* [Task goal] Below you will find a set of lines. Repeat them all exactly.

* [Exercise materials]
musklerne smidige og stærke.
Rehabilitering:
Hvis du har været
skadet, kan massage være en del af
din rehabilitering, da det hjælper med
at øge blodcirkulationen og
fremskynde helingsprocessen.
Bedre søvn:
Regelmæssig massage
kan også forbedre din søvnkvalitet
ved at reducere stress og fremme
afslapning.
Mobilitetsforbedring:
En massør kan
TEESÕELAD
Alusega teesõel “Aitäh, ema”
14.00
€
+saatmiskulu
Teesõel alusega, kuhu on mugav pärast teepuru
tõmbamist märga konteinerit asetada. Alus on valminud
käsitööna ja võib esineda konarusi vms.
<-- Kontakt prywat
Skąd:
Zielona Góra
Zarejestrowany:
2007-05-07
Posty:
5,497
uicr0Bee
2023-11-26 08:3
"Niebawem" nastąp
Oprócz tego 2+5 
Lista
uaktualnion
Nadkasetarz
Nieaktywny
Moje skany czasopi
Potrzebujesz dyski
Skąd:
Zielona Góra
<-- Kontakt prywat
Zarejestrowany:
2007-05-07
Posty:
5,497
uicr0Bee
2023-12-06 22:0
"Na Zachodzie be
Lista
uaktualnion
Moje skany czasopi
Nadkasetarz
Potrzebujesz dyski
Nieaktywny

* [Answer to this problem]
musklerne smidige og stærke.
Rehabilitering:
Hvis du har været
skadet, kan massage være en del af
din rehabilitering, da det hjælper med
at øge blodcirkulationen og
fremskynde helingsprocessen.
Bedre søvn:
Regelmæssig massage
kan også forbedre din søvnkvalitet
ved at reducere stress og fremme
afslapning.
Mobilitetsforbedring:
En massør kan
TEESÕELAD
Alusega teesõel “Aitäh, ema”
14.00
€
+saatmiskulu
Teesõel alusega, kuhu on mugav pärast teepuru
tõmbamist märga konteinerit asetada. Alus on valminud
käsitööna ja võib esineda konarusi vms.
<-- Kontakt prywat
Skąd:
Zielona Góra
Zarejestrowany:
2007-05-07
Posty:
5,497
uicr0Bee
2023-11-26 08:3
"Niebawem" nastąp
Oprócz tego 2+5 
Lista
uaktualnion
Nadkasetarz
Nieaktywny
Moje skany czasopi
Potrzebujesz dyski
Skąd:
Zielona Góra
<-- Kontakt prywat
Zarejestrowany:
2007-05-07
Posty:
5,497
uicr0Bee
2023-12-06 22:0
"Na Zachodzie be
Lista
uaktualnion
Moje skany czasopi
Nadkasetarz
Potrzebujesz dyski
Nieaktywny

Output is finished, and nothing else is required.